Le grand débat, suite, et pas encore fin. Alors que les débats citoyens touchent à leur fin le 15 mars, des conférences nationales thématiques sont organisées cette semaine dans les ministères, avec au menu les quatre grands thèmes voulus par le gouvernement. De quoi nourrir les conférences territoriales qui se tiendront ensuite dans les 13 grandes régions avec des citoyens tirés au sort.

Au ministère de la Justice, pour plancher ce lundi sur le thème de « démocratie et citoyenneté », le gouvernement a vu large : des syndicats réformistes sont présents (CFTD, CFTC, Unsa), des associations d’élus (AMF, Association des maires ruraux de France, Régions de France), environnementales (France nature environnement, la Ligue pour la protection des oiseaux) ou solidaires (ATD quart monde, Secours catholique) ou encore la FNSEA et la Fédération des chasseurs.

Cette conférence nationale est l’occasion de « faire monter à bord les corps intermédiaires. C’est ce qui se passe. Les réunions se passent bien. C’est ouvert, constructif, parfois animé. C’est un moment délibératif » salue au micro de Public Sénat Jean-Paul Bailly, ancien PDG de La Poste et membre du collège des garants du grand débat. Regardez :

Un oubli qui fait mauvais genre

Mais autour de la table, il manque quelques ronds de serviettes. Pour débattre de la démocratie et de la citoyenneté, le gouvernement a pensé à tout le monde sauf… aux associations qui travaillent directement sur le sujet. Un oubli qui fait mauvais genre. Contactés par publicsenat.fr, la Ligue des droits de l’Homme (LDH), Transparency International France, Anticor ou encore Regards citoyens affirment ne pas avoir été invités. Du côté de l’organisation du grand débat, on assure pourtant que « tout le monde a été invité. Personne n’a été mis de côté ».

Ce n’est pas ce que disent les quatre associations qu’on s’attendait à voir, vu le thème du jour. « On n’a pas été convié. On dirait que les associations spécialisées ne l’ont pas été » nous affirme Benjamin Ooghe-Tabanou, l’un des administrateurs de Regards citoyens. Transparency International, qui travaille sur la démocratie, la transparence et la corruption, « n’a pas eu connaissance » de l’événement et « n’a pas du tout été invité » non plus.

Même sort pour la LDH. « Nous n’avons pas été invités.
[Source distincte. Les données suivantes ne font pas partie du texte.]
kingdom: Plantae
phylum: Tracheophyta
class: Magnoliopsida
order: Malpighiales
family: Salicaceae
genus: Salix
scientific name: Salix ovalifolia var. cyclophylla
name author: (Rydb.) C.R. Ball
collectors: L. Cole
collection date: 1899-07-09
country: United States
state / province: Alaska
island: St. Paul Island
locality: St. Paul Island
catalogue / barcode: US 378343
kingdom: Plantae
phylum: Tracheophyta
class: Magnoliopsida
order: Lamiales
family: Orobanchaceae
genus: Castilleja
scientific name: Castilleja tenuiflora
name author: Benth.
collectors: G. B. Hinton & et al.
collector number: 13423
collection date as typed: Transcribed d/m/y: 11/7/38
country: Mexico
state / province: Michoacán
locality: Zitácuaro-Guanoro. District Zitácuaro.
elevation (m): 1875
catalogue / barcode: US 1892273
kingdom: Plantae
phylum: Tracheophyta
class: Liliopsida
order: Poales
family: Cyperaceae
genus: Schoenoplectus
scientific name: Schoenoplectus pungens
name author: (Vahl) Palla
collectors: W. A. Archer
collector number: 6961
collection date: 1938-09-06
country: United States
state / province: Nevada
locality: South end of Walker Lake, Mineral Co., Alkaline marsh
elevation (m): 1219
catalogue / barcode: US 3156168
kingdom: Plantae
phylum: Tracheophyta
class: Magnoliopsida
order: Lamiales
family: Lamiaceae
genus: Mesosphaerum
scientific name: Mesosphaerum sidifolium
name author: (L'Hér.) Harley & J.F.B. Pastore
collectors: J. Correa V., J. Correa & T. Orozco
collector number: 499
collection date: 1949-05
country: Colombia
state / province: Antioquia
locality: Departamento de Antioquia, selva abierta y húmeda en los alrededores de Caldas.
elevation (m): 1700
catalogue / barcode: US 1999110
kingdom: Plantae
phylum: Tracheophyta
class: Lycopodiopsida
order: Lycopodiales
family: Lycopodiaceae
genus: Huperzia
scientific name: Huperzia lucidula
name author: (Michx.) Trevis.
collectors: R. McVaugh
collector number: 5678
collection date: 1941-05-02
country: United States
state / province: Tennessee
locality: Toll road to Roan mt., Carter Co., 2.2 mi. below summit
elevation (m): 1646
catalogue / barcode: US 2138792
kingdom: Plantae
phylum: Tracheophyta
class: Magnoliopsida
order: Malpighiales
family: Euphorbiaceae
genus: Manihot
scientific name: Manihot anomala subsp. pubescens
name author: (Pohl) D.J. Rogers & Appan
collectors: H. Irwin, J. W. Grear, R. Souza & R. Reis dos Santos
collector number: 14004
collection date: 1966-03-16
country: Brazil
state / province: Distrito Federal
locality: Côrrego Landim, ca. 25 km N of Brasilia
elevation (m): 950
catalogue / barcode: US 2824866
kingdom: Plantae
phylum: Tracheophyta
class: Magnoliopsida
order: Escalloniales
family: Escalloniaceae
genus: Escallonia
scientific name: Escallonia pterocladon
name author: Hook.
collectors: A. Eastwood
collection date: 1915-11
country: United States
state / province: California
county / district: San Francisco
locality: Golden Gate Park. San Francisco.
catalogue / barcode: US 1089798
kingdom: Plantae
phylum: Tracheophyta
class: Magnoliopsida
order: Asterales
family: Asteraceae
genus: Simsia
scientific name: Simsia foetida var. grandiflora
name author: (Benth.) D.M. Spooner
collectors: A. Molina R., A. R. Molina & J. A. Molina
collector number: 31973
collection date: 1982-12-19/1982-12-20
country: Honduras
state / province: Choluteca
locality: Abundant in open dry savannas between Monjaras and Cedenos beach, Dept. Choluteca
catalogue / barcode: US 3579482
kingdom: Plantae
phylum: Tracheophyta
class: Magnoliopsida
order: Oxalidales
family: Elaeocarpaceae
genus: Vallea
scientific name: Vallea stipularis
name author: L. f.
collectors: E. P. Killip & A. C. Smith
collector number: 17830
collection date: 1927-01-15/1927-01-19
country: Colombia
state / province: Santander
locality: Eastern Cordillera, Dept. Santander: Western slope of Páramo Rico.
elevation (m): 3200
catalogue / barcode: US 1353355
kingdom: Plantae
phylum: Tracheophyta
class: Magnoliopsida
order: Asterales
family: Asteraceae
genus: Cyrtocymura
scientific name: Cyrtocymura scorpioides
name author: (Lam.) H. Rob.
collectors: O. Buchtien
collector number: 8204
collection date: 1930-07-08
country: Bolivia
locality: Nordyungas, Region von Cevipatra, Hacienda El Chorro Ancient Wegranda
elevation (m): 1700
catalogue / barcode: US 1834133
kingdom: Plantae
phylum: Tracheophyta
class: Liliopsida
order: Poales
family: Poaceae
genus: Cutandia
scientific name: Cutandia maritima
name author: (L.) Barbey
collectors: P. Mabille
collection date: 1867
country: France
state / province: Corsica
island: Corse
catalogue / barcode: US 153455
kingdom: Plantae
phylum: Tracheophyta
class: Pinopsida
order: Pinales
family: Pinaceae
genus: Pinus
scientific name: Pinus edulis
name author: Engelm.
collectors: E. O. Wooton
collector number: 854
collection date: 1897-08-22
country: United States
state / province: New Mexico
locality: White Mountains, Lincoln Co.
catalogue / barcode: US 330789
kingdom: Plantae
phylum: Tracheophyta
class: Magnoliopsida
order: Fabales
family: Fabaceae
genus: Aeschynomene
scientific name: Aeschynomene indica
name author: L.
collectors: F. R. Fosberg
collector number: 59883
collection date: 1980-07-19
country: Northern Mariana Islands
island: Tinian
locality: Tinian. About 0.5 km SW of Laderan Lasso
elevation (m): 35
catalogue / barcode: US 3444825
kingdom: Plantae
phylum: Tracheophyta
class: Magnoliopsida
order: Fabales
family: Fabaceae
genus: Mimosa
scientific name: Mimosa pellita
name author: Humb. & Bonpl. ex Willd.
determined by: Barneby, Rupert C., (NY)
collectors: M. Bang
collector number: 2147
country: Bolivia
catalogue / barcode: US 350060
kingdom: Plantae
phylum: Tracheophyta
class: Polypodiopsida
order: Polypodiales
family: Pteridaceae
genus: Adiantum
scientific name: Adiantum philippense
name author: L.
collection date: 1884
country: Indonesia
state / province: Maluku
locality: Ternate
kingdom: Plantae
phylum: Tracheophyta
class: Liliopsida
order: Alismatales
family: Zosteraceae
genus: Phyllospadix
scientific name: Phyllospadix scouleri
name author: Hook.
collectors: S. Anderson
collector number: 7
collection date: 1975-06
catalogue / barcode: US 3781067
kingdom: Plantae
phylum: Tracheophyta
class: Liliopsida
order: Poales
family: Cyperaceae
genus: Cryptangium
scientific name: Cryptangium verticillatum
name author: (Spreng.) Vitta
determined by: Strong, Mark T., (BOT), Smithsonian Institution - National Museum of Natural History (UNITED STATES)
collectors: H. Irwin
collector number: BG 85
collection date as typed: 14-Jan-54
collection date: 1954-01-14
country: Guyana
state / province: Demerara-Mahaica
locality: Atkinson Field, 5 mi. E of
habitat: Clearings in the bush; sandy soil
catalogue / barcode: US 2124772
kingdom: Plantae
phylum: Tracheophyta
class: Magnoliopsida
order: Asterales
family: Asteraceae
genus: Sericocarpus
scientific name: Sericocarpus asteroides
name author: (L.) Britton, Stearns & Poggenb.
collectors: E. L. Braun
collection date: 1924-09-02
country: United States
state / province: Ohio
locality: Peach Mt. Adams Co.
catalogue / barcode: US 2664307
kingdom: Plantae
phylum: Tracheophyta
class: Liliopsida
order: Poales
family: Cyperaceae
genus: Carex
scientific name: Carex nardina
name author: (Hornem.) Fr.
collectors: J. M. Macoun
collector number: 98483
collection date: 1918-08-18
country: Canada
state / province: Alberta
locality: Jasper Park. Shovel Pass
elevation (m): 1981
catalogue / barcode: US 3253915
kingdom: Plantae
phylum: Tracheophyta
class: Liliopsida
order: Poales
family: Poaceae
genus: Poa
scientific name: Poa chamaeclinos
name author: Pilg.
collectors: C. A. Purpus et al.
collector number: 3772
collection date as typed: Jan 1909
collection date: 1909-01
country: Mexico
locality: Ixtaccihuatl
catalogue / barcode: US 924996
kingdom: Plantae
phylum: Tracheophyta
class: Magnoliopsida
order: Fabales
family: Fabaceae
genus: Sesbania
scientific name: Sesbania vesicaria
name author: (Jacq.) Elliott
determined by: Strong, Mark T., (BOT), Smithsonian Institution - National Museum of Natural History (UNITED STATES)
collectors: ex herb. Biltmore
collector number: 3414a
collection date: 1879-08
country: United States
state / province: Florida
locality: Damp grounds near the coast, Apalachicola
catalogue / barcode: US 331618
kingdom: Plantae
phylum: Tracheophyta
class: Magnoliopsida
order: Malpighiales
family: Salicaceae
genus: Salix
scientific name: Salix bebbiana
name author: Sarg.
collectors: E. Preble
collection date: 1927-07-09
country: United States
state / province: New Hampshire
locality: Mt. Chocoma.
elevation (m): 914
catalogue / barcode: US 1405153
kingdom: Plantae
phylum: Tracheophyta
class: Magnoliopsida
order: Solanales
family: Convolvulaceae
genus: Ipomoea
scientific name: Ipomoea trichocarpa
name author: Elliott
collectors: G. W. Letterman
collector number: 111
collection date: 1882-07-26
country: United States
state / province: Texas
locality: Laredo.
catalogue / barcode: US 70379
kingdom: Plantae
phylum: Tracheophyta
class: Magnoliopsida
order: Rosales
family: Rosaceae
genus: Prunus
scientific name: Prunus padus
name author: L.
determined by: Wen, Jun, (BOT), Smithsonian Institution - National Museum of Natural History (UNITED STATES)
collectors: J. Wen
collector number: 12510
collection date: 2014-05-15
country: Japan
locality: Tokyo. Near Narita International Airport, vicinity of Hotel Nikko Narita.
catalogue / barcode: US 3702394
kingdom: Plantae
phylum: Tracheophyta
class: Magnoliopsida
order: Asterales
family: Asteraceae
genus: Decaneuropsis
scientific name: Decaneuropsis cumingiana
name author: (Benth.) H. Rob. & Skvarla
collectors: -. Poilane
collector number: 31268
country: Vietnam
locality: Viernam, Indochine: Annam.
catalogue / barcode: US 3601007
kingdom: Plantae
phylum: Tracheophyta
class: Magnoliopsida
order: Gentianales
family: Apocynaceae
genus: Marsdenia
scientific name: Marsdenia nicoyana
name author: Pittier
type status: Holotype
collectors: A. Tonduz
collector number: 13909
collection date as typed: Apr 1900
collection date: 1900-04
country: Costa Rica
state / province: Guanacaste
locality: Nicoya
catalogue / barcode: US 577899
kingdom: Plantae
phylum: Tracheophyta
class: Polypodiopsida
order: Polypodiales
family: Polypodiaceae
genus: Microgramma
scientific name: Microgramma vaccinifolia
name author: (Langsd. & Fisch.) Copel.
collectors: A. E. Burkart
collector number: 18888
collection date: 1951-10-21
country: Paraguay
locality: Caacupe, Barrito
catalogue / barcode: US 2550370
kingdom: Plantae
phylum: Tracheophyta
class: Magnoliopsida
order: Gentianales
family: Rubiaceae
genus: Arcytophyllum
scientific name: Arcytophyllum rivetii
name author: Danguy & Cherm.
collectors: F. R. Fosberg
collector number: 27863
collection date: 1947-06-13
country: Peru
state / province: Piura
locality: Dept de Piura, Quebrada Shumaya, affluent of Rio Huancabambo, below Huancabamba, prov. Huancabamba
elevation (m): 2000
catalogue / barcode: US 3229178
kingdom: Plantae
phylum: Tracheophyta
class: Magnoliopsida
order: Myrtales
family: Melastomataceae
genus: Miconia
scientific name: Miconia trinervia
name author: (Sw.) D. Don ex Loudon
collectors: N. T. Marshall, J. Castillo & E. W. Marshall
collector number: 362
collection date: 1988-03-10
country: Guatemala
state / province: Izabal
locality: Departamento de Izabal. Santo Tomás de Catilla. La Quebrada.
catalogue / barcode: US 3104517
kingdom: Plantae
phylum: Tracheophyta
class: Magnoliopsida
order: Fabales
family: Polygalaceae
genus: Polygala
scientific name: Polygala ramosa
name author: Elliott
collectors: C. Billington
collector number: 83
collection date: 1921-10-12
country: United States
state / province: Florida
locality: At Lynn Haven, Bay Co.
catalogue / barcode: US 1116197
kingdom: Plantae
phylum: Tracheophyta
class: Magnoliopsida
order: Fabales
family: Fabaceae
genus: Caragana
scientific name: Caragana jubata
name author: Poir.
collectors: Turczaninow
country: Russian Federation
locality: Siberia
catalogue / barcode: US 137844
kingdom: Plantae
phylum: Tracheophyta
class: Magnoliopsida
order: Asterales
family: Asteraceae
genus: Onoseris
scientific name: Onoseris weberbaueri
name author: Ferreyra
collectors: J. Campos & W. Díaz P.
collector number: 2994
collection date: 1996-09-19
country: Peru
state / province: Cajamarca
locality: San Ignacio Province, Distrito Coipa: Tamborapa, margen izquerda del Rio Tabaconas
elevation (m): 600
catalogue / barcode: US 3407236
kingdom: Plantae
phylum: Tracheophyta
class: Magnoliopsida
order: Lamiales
Je pense que c’était tout à fait volontaire de la part de la garde des Sceaux » affirme Michel Tubiana, vice-président de la LDH. Après la publication de notre article, le porte-parole du ministère de la Justice, Youssef Badr, a tenu à préciser que le ministère n’y était pour rien. « Nous n’avons, en aucune manière, participé à l’élaboration de la liste. C’est l’organisation du grand débat qui s’en charge. On ne fournit que les locaux » explique le porte-parole de la chancellerie.

De son côté, si Michel Tubiana salue l’« incontestable succès » du grand débat, le responsable de la LDH s’étonne :

« Le gouvernement a ceux avec qui il a envie de discuter et ceux avec qui il considère que ce n’est pas utile. C’est comme la fois où le ministère de l’Intérieur n’a pas invité SOS racisme et le Mrap au sujet de l’antisémitisme ».

L’absence de la Ligue des droits de l’homme avait pourtant été soulignée à Matignon dès décembre par l’un des garants du grand débat. « On avait signalé que la LDH n’était pas là. On a demandé de la rajouter. Le gouvernement devait leur proposer » assure à publicsenat.fr Guy Canivet, autre garant du grand débat et ancien membre du Conseil constitutionnel. Le carton d’invitation n’est visiblement pas parti.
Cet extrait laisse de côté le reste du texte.